I guess I have been around too long, since I still remember K-Mart’s surprise sales. The loudspeaker would say “Blue Light Special on Aisle 3” and the stampede would be on for a genuine bargain. It was a great promotion for a few years and attracted many customers. It also helped shape the image of the institution. You can imagine my surprise and recollection when I heard the report last week that in the most recent year, schools in higher education collected only 59% of the full tuition/fees for attending. Yes, in the aggregate, higher ed’s discount pricing amounted to a 41% discount. Now that is a Blue Light Special!
My first reaction was a predictable knee-jerk criticism of what I called “Higher Education Socialism”. It seems so obvious – universities continue to raise tuition and fees at relatively high rates, so that those students and their families that had more wealth (or had been more frugal in their savings) would pay full freight and thereby subsidize the poorer students who were unable to afford the high price tags. So the Ivy League schools are able to charge the maximum increase the market will bear and use the extra funds to support the poorer valedictorians. (With an endowment larger than most countries I doubt Harvard really needs the cash!) So we have a neat transfer of wealth that increases opportunities for those in need and is supported by those most able to carry the freight. Depending on your political persuasion you might find this either very pleasing or very disdainful. But it does seem effective. Of course, each year these figures are announced there is a great deal of contentious discussion. One of the most compelling discussions was posed by Jordan Weissman in the Atlantic Magazine of May 12, 2013 in his article “How Colleges Are Selling Out the Poor to Court the Rich.”
I’ll have to admit that I was completely taken back by this story, I guess because of my naivety, but it sounded preposterous. He starts with the proposition that if the government aggregated all the funds it dispenses to students through a variety of loans, tax breaks, grants and other benefits, it could almost pay the entire tuition bill for ALL students in public colleges and universities (approximately $60 Billion). Of course this wouldn’t be very pleasing to the private schools and for-profits of the world, but it is an interesting concept that illustrates the dimensions of the dilemma.
But as I read I became more and more persuaded about the dynamics at work here. The additional factors that were added to the discussion were the role of Federal loans and other Federal tax benefits in the mix, combined with the increasing pressure on many colleges to compete for the better students.
Weissman refers to a report released recently by Stephen Burd of the New America Foundation on the state of financial aid in higher ed. It documents the “obscene prices some of the poorest undergraduates are asked to pay at hundreds of educational institutions across the country, even as these same schools lavish discounts on the children of wealthier families in order to lure them onto campus.” How so, you may ask?

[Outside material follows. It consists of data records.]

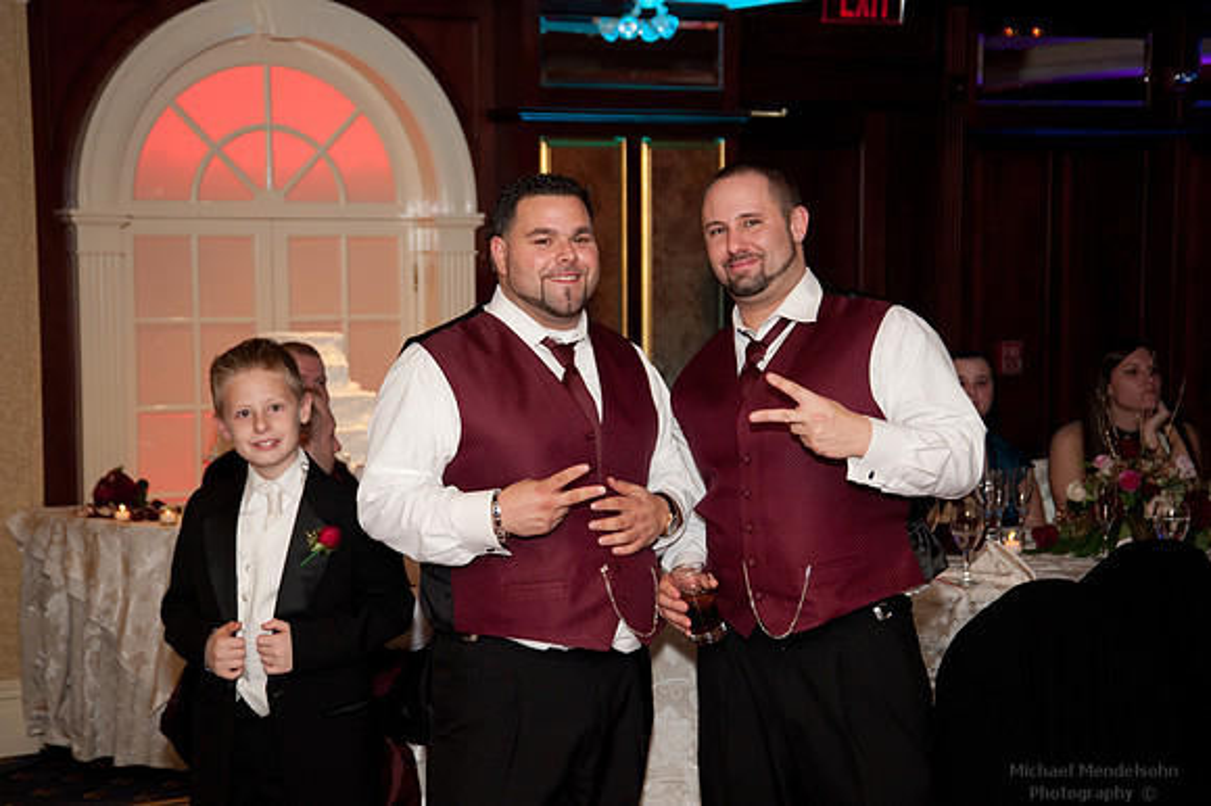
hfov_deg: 30.5
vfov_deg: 20.6
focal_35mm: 66
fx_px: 2219
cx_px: 606
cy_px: 403
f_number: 5.3
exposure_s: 1/60
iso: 1250
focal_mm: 66
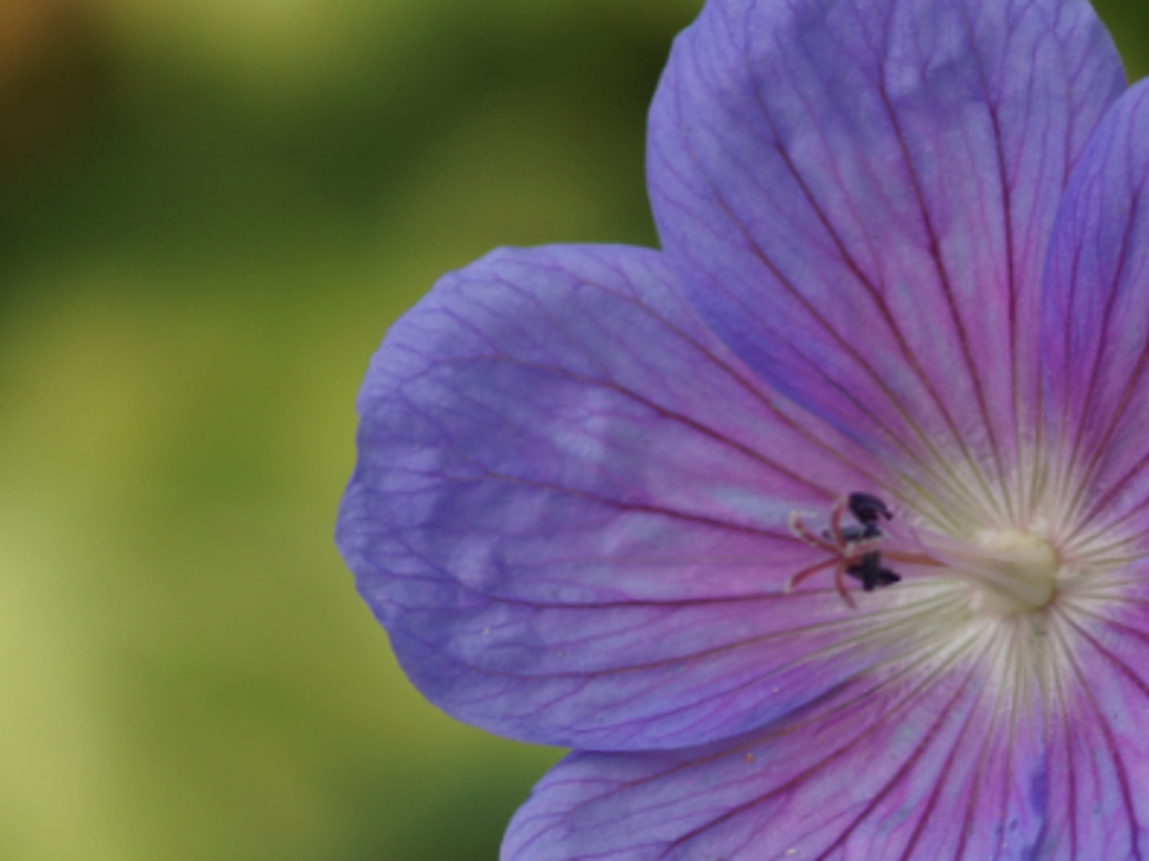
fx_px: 14534
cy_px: 774
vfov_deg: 3.4
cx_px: 1097
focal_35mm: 438
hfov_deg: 4.5
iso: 100
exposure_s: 1/250
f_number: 4.5
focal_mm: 100
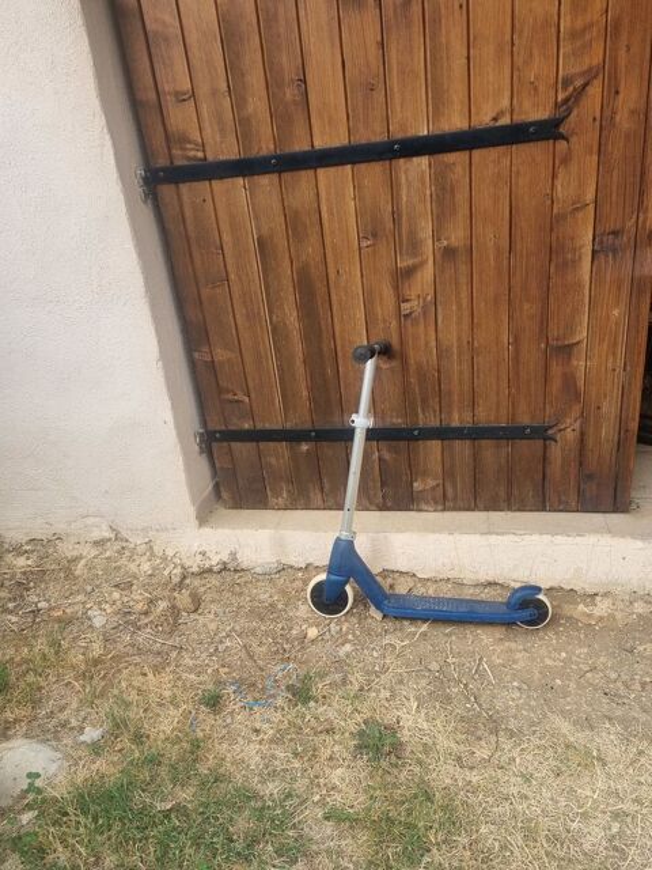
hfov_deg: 53.1
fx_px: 653
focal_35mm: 26
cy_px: 435
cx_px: 326
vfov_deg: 67.3
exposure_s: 1/265
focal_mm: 5.4
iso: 50
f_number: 1.8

These mid- and lower tier schools are relying on federal grants to cover the costs of needy students while using their own resources to furnish aid to richer undergrads. “With their relentless pursuit of prestige and revenue,” the report continues, “the nation’s public and private four-year colleges and universities are in danger of shutting down what has long been a pathway to the middle class for low-income and working-class students.” The theory was that, in a time of tight state budgets, charging wealthy students exorbitantly would allow them to charge poorer students reasonably. It hasn’t worked out that way. Unlike twenty years ago, the report explains, it is now more common for colleges to hand out aid packages based on “merit” rather than financial need. And “merit” is often a rather nebulous concept. In other words, low-income families are routinely being asked to fork over more than half of their annual income for the privilege of sending their child off to campus for a year, much more than other families.
Of course these institutions continue to stress the Federal loan program for newer students. These schools are accepting government money meant to make college accessible for low-income Americans, yet still charge them extravagantly. Meanwhile, they continue to hand aid off to wealthier students, either because they score higher on the SAT or bring in extra revenue.

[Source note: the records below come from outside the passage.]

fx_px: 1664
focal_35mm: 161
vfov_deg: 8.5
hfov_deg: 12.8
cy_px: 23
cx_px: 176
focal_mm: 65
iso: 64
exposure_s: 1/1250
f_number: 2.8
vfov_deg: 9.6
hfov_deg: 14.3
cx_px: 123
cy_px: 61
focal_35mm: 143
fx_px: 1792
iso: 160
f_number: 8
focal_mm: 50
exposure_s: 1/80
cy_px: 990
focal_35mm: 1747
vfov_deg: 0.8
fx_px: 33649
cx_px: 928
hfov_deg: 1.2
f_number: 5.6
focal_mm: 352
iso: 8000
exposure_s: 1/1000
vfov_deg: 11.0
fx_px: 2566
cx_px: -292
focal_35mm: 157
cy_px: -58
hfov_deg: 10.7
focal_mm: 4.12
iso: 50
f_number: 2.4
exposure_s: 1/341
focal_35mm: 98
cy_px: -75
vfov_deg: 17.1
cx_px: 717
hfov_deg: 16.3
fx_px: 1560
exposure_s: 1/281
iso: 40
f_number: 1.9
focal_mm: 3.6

The results are big discounts and lower prices for the wealthier students so that the school can be more competitive for the better students as well as increase its “ranking”. The poorer students are paying increasing shares of their income as the school’s aid is shifting elsewhere. No wonder student defaults on Federal loans are so problematic.
What are we left with? For me, the only way to make a difference is to find ways to lower the cost of higher education for all students, regardless of income. Secondly, the Federal loan program must be revamped to include more restrictive rules limiting tuition increases and their linkage with loans amounts. For too long colleges have raised tuition and fees each year to absorb the increasing loan limits. This is the very reason that students now graduate (or worse, drop out) owing large sums they will never repay.
At least Blue Light Specials applied to all customers equally!